In this Op-Doc video, Ms. Krenwinkel provides her first on-camera interview since 1994, reflecting on her life before and after Manson. This week is the 45th anniversary of her crimes.
Ms. Krenwinkel is now the longest serving woman in the California prison system. She says she takes full responsibility for her actions finally, she says, she is a woman she can accept. But is society ready to accept her back? She is next eligible for parole in 2018.
(Excerpt) Read more at nytimes.com ...
Sure, what the hell. I live in Detroit. How bad can she be?
The movie, Helter Skelter, freaks me out every time I see it.
How about ‘my life after Krenwinkel’.
That’s one that won’t get a chance to be made.
Correct. Bloom where you are planted Ms. K. It’s a better opportunity than you gave your victims.
She seems to be doing very well in prison. Why change her surroundings?
Could barely endure looking and listening to her....unable to forget what she did and was part of. People make mistakes, but this one was unforgivable.
Killing seven innocents? There is no coming back from that.
Yes and Sharon Tate or the LaBiancas will never get to write a book with that or the headline as a title.
Patricia Krenwinkel, Leslie Van Houten nor any Manson family murderers should ever be released. Period.
We can thank gov. Moonbeam and Rose Bird for declaring the death penalty unconstitutional and reducing Charlie and his family to life imprisonment.

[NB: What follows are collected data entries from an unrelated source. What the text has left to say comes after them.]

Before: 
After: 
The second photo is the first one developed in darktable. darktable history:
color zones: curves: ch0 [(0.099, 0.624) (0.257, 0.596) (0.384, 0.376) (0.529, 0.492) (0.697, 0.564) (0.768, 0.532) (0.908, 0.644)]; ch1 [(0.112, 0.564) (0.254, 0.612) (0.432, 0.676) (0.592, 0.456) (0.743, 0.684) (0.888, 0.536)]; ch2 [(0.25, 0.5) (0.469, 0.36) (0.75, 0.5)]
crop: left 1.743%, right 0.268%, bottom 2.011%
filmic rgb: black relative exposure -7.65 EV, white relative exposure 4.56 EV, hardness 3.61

No sympathy. She may have been young, but she made choices that ended with innocent people dying. Live your life in the habitat to which you have become accustomed, Ms Krenwinkel. A lot of us ‘children of the 60’s’ didn’t make those destructive choices.
“No. Next question.”
There is no benefit to releasing someone who could do this; I hope the taxpayers feeding her are getting their money’s worth. This monster should be on a chain gang until she expires.
Ironically she talks about the choices she has and choices she makes to be the person she wants to be. Too bad her victims did not have a choice.
"Helter Skelter" is the only book I have read completely in one sitting. I picked the book up one evening, and did not put it down until I reached the last page. It must have been four in the morning. Lucky I was off that next day.
A, how does this author know that Manson "clearly controlled their minds?" And B, if they are so weak that they follow the murderous orders of a psychopath why should they be let out?
Sometimes those guilty of terrible crimes are released, for a variety of reasons. The three men guilty of kidnapping and burying a busload of schoolkids (all of whom escaped that dark pit) in the Chowchilla kidnappings were considered for parole. After being jailed for some 36 years, two were released in 2012.
The Weather Underground, who supported the murderers’ actions, got less time for their own treasonous crimes.